La tradition pirate regorge d’histoires de trésors cachés et de cartes où un « X » marque l’endroit, mais il n’existe que quelques témoignages fiables de flibustiers ayant réellement enterré leur butin.

Le trésor de Francis Drake

Un des premiers exemples concerne le corsaire anglais Francis Drake. Après un raid en 1573 sur un train de mules espagnol, lui et ses hommes ont enterré plusieurs tonnes d’or et d’argent le long de la côte panaméenne pour éviter qu’elles ne soient reprises. Drake a cependant laissé des gardes sur le site et a rapidement récupéré le butin après avoir donné rendez-vous à ses navires.

Le trésor de William Kidd

Un autre voyou des mers n’a pas eu cette chance : le capitaine William Kidd, corsaire notoire devenu pirate et recherché pour avoir pillé des navires dans l’océan Indien. En 1699, Kidd jette l’ancre près de New York et enterre l’équivalent moderne de millions de dollars en or et en bijoux sur la minuscule île Gardiners. Il est bientôt arrêté à Boston alors qu’il tente de blanchir son nom, et les autorités ne tardent pas à retrouver et à confisquer la majeure partie du trésor mal acquis. Kidd, quant à lui, est transporté à Londres et exécuté par pendaison.

Un mythe venant du roman « L’île au trésor »

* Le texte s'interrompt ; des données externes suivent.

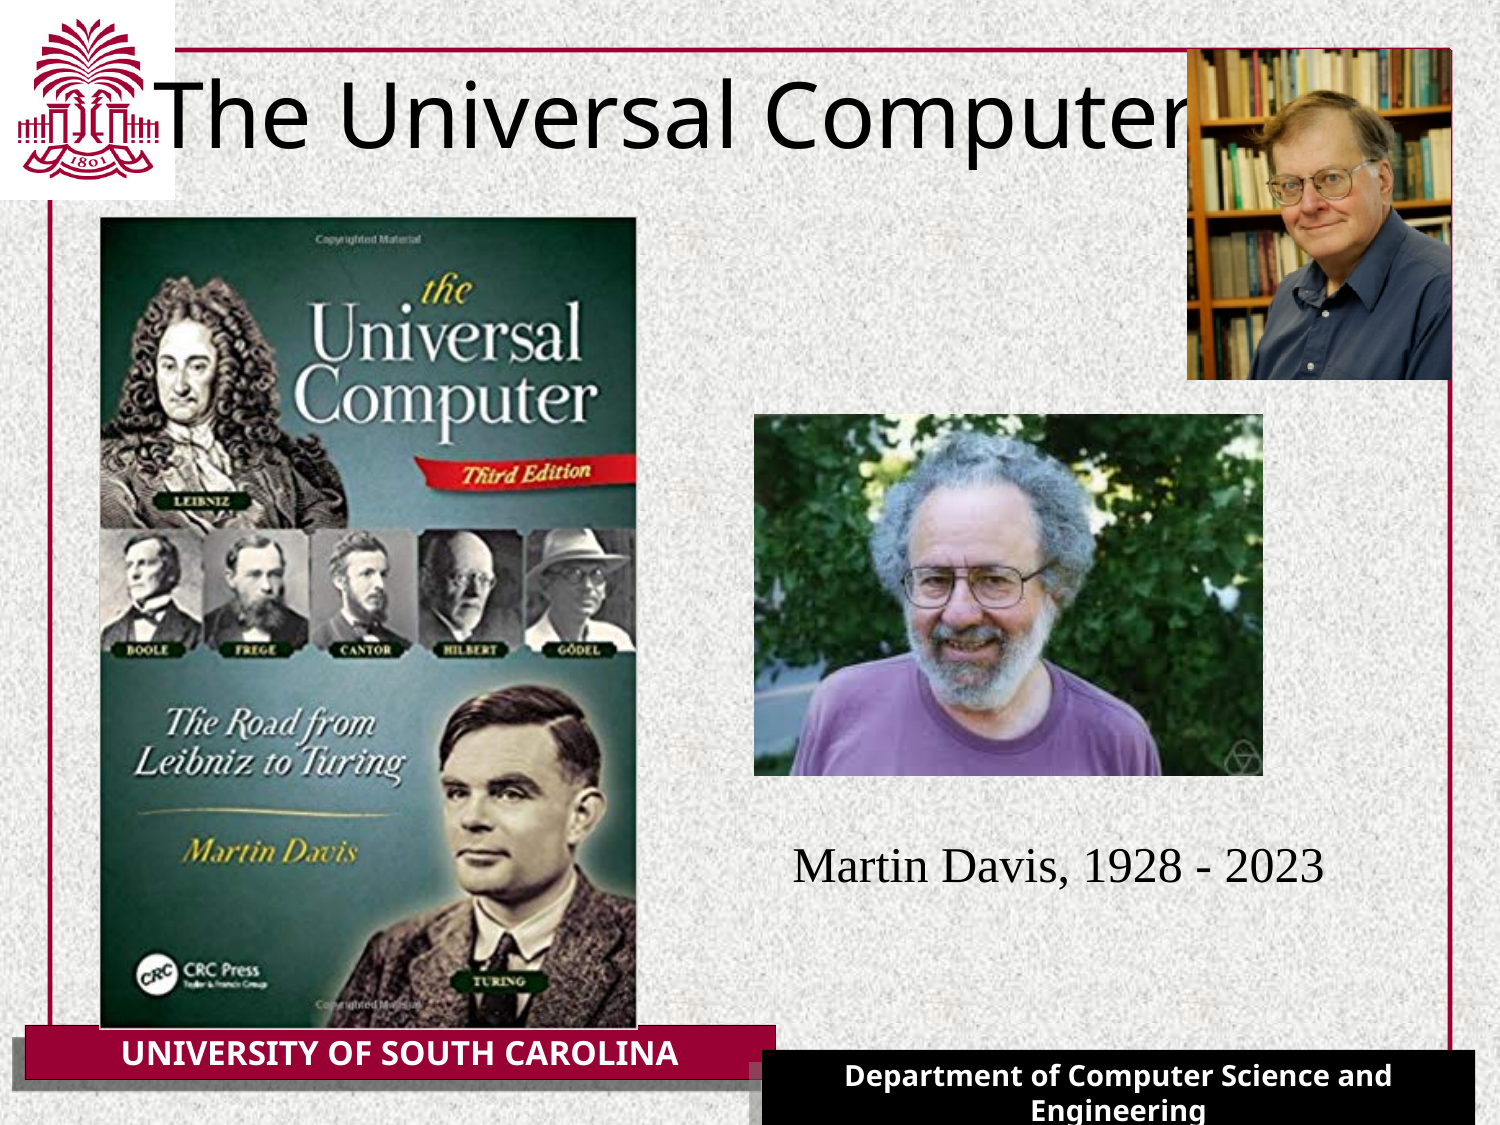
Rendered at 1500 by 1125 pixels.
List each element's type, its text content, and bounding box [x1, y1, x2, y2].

text_box Martin Davis, 1928 - 2023 [777, 824, 1353, 900]
picture [13, 1038, 749, 1091]
title The Universal Computer [38, 56, 1182, 169]
picture [0, 0, 1500, 1125]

Comme beaucoup d’autres mythes pirates, le concept de butin enfoui a été popularisé par le roman « L’île au trésor » de Robert Louis Stevenson (1883), qui met en scène une chasse à la cachette d’or dissimulée par un capitaine de navire. Pourtant, selon l’historien maritime David Cordingly, les flibustiers d’autrefois étaient rarement aussi économes. Plutôt que de transformer un trou dans le sol en compte d’épargne, ils étaient plus enclins à dilapider leur butin en femmes, rhum et jeux d’argent dès leur retour au port.